▶ Source excerpt:
Cityview’s Brewfest stands apart regionally as well. The Milwaukee Firkin Craft Beer Festival only boasts about 100 beers; the Michigan’s Brewers Guild is celebrating its 15-year anniversary with a two-day festival that offers the same number of varietals as Brewfest this year (and they call themselves “The Great Beer State”); and the Great Nebraska Beer Fest doesn’t include any brands from abroad.

Considering its growth and evolution, and with the networking and teamwork of all involved, Brewfest is poised for greatness in the beer world for brewers and consumers alike.

Brewfest evolved

With each passing year, Goodman, Bruning, Toyne and I-Cubs account executive Nate Teut, are learning what works, what doesn’t and what the event and its attendees need.

“Jeff (Bruning) has great relationships with the beer vendors. Melinda (Toyne) is a fantastic event planner. Nate (Teut) offers the best facility to have an event like this,” Goodman said. “And we at Cityview know how to promote and reach mass numbers of people through our publications, our websites, social media, our relationships with other media and good, old-fashioned word of mouth. We work well together and have developed friendships that make this more fun than work, and that’s exactly what we wanted to have happen.”

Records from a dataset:

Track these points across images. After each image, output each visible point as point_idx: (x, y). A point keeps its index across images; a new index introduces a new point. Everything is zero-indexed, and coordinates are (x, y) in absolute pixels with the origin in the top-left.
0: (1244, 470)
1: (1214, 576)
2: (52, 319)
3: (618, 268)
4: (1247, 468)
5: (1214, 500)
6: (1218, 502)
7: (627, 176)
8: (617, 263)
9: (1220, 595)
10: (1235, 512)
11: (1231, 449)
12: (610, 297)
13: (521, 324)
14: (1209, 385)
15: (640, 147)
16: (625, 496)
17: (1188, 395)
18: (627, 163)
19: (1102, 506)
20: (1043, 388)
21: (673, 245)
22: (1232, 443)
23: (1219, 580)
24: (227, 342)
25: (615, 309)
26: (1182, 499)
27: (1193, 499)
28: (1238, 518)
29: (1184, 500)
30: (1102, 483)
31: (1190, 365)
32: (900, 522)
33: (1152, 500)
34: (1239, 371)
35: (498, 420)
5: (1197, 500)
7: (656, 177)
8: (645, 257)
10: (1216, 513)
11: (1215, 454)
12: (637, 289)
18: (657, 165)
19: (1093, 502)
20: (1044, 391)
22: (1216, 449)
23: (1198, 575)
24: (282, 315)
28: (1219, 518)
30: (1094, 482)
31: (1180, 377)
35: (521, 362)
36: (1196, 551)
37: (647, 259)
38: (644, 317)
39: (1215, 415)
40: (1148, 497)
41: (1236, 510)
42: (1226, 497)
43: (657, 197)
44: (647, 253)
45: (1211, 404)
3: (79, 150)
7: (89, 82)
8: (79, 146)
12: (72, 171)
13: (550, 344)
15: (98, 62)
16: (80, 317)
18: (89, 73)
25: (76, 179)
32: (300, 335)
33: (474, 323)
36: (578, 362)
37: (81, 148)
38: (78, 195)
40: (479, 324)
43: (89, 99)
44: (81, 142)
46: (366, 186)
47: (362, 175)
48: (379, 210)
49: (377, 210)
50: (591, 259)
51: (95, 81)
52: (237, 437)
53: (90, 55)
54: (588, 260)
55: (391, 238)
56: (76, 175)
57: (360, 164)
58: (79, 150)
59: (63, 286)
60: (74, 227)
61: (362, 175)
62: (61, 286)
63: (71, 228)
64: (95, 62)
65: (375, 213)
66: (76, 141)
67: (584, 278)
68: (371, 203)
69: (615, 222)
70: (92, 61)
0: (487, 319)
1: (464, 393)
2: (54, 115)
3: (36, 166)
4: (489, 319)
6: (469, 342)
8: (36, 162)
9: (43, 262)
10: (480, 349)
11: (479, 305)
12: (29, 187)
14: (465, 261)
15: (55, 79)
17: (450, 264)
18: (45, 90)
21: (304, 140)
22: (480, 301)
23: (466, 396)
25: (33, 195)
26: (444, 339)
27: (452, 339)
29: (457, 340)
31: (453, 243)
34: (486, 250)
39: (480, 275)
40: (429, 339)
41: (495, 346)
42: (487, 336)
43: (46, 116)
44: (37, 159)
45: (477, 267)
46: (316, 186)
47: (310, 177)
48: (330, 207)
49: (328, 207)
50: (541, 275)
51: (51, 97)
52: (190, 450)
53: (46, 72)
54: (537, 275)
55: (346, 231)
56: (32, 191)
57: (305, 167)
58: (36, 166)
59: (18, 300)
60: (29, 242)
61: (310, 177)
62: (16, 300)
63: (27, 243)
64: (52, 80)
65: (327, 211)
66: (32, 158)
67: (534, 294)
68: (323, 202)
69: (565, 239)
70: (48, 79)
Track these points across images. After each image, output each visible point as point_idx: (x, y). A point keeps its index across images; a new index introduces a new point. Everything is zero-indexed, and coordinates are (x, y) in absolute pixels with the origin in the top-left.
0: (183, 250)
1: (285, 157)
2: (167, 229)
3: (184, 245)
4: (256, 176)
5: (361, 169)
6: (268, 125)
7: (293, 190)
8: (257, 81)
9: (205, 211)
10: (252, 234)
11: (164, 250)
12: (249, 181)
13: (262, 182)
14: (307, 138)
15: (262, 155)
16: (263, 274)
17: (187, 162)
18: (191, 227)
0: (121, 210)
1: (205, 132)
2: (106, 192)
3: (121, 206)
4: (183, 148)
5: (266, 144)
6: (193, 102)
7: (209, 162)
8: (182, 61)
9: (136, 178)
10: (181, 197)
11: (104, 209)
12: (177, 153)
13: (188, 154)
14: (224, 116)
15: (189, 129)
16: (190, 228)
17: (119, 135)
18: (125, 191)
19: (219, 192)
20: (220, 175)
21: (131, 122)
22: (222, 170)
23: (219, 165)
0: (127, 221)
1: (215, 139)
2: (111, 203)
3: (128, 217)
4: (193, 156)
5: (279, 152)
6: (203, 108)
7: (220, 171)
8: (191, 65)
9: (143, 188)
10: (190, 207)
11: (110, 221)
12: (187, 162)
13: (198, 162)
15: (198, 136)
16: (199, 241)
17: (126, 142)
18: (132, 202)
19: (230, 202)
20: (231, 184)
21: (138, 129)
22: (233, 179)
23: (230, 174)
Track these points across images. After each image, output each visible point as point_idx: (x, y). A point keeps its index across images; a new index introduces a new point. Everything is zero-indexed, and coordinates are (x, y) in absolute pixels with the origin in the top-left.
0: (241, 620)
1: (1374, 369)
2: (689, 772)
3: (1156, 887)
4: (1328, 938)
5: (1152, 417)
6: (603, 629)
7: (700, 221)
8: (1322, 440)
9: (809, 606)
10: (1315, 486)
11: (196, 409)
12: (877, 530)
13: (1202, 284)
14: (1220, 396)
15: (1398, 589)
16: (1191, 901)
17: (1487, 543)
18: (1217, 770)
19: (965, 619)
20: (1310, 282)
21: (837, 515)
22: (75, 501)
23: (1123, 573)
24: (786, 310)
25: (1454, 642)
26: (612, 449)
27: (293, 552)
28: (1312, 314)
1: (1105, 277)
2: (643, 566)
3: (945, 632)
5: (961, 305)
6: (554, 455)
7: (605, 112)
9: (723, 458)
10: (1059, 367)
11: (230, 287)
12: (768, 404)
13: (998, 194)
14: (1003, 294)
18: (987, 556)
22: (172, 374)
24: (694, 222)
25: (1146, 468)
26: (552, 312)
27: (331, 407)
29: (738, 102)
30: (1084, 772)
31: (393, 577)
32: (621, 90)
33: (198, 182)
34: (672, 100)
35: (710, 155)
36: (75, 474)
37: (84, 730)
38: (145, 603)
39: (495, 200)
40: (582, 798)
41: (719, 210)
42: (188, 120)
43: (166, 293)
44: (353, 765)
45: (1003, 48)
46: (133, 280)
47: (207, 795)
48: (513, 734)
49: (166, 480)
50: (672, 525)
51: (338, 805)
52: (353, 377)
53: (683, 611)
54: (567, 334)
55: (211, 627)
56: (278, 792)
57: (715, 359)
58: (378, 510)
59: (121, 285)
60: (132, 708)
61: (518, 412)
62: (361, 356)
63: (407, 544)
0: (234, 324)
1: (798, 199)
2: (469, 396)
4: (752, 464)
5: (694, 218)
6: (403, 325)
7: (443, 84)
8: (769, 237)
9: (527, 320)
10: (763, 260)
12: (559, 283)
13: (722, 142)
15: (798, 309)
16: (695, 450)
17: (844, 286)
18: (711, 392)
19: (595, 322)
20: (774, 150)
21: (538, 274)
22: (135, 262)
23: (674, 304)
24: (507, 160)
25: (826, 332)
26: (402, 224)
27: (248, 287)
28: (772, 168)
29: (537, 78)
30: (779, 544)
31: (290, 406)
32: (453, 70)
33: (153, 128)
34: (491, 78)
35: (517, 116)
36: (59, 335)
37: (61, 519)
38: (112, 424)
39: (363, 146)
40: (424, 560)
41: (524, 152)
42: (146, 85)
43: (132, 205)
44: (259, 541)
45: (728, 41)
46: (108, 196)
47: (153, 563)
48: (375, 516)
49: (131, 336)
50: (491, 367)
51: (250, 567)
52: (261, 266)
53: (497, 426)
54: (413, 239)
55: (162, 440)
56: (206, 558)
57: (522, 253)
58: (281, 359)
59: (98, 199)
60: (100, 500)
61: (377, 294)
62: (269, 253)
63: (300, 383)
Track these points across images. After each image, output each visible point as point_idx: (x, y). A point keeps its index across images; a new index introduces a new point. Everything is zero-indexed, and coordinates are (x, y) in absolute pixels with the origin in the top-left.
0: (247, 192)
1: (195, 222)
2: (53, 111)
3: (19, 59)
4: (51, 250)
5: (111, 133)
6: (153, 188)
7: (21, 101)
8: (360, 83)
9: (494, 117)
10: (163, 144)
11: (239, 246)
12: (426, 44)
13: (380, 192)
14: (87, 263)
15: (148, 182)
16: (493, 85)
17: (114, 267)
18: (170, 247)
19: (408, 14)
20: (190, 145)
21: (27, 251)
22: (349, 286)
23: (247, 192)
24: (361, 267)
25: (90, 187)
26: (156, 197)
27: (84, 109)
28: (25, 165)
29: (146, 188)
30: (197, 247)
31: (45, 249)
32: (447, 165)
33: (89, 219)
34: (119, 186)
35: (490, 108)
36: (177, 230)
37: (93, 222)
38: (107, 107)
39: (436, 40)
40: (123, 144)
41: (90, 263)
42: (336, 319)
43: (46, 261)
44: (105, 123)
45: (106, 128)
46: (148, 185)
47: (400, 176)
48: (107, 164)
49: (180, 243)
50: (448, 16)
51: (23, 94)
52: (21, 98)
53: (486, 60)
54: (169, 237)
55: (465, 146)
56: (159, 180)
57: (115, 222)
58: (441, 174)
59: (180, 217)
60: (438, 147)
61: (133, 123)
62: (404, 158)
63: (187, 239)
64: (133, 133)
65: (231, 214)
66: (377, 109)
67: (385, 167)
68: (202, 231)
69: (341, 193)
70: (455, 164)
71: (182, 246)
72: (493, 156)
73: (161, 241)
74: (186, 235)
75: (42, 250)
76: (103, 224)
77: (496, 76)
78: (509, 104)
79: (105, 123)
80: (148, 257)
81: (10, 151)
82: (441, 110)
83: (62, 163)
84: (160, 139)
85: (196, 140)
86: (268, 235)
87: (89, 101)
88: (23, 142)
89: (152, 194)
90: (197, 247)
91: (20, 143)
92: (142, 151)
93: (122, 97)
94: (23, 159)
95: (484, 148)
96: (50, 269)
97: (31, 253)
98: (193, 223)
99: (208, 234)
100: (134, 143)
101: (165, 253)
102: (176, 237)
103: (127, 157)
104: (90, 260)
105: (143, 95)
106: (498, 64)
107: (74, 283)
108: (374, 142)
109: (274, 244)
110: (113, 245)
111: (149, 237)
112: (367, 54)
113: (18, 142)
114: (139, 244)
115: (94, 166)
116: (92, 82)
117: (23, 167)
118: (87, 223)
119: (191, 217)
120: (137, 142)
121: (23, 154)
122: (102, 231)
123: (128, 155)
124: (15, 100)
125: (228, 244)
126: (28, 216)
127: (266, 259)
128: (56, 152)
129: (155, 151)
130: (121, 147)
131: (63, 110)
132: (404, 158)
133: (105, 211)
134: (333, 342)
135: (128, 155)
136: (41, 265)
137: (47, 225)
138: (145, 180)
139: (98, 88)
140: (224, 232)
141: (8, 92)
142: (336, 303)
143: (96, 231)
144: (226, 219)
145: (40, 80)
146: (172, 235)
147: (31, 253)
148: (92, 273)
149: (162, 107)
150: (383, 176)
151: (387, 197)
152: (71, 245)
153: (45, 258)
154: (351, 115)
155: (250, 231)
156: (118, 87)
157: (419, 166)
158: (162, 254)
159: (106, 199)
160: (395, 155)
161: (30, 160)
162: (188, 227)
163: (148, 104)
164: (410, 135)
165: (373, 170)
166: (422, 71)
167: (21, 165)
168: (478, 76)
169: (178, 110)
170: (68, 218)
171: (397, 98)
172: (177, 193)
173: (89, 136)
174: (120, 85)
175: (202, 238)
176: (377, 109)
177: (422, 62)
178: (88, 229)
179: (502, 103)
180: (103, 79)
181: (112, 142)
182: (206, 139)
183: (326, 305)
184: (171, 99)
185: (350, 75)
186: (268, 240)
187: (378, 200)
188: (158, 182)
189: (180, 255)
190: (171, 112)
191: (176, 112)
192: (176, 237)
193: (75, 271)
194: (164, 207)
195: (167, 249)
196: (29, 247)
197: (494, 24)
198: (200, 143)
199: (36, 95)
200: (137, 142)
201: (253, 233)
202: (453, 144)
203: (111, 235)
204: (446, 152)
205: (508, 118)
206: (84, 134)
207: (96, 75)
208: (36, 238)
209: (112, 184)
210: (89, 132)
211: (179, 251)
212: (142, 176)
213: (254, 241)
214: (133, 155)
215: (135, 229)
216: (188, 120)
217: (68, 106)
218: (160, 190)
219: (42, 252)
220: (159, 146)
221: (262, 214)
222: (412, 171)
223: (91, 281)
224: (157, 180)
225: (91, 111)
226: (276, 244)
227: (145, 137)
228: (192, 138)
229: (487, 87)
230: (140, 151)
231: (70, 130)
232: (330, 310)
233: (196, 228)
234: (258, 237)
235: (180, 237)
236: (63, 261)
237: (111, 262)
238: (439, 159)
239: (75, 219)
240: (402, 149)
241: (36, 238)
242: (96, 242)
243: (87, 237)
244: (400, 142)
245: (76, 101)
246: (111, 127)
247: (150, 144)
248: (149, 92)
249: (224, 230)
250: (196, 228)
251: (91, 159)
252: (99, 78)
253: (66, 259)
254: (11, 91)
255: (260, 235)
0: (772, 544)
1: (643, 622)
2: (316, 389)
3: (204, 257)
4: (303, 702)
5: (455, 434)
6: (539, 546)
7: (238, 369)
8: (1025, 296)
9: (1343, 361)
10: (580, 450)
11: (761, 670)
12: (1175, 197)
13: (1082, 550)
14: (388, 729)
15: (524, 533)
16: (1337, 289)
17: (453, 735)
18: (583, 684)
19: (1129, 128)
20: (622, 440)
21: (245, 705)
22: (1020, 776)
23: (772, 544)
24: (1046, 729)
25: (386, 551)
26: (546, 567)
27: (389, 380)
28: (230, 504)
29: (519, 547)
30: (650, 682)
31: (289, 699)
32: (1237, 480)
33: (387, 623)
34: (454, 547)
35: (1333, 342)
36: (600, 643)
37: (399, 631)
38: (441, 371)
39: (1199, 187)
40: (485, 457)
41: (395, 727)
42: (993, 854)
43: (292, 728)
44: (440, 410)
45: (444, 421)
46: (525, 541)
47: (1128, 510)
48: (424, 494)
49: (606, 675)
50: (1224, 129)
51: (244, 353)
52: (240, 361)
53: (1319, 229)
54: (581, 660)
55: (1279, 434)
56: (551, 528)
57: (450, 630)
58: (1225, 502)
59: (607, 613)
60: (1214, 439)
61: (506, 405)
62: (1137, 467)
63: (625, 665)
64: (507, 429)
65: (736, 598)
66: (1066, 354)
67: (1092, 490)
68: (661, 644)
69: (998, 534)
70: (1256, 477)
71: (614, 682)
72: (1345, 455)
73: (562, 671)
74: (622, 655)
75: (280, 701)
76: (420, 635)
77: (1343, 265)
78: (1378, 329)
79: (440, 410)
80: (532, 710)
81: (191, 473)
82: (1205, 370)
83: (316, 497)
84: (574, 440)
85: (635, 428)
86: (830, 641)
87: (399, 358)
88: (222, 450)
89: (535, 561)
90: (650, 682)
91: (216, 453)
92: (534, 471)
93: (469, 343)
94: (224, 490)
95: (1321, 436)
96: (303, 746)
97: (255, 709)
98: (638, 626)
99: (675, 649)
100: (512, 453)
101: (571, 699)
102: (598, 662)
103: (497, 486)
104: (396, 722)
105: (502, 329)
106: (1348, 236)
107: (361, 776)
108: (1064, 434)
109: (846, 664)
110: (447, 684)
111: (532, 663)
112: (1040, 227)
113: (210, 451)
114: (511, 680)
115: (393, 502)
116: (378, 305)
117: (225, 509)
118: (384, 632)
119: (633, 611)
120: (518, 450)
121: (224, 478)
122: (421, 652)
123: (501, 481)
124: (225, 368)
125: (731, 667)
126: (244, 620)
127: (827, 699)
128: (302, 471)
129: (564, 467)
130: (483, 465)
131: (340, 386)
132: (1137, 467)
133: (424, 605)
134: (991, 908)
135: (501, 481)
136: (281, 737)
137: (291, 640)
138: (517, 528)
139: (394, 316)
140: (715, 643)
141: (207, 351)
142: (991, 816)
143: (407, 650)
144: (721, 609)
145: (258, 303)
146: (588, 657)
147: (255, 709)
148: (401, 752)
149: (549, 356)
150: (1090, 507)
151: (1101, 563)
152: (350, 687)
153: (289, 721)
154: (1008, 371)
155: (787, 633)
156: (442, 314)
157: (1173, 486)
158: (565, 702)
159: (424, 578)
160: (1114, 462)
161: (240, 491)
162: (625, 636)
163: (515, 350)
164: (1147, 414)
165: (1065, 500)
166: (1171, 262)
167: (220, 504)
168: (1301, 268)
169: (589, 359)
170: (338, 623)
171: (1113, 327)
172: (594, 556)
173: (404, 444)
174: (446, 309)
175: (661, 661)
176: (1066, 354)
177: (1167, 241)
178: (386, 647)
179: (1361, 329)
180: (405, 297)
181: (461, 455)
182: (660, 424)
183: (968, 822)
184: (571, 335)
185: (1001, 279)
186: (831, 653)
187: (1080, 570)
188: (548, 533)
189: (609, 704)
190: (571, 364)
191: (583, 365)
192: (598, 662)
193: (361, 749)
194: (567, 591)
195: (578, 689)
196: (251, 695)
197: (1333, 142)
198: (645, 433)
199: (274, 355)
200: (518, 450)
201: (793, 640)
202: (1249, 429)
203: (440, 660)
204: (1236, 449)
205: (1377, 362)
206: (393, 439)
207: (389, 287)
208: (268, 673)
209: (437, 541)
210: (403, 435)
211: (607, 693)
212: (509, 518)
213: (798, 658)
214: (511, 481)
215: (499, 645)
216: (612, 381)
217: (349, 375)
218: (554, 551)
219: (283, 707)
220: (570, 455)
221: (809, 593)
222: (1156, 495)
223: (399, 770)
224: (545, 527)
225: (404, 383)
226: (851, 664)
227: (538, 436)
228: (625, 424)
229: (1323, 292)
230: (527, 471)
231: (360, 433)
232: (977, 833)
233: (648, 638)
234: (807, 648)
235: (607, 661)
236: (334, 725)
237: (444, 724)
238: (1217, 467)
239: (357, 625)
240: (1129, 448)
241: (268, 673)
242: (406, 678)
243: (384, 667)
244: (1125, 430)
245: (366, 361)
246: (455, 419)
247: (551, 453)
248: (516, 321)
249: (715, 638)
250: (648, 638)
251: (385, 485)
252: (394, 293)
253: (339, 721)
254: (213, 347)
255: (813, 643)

▶ Problems to work on:
1. Which people are named in the Brewfest text? Include every one.
2. Do these statements agree with the Brewfest text? Answer yes or no for each, and quote the words that decide it.
(a) The Great Nebraska Beer Fest includes brands from abroad.
(b) The Michigan Brewers Guild festival runs for two days.
(c) Nate Teut works as an I-Cubs account executive.
3. Answer these from the Brewfest text:
(a) About how many beers does the Milwaukee Firkin Craft Beer Festival boast?
(b) What anniversary is the Michigan’s Brewers Guild celebrating?
(c) Whom does Goodman call a fantastic event planner?

▶ Answers provided:
1. Goodman, Jeff Bruning, Melinda Toyne, Nate Teut

2.
(a) No: "the Great Nebraska Beer Fest doesn’t include any brands from abroad"
(b) Yes: "a two-day festival"
(c) Yes: "I-Cubs account executive Nate Teut"

3.
(a) About 100
(b) Its 15-year anniversary
(c) Melinda Toyne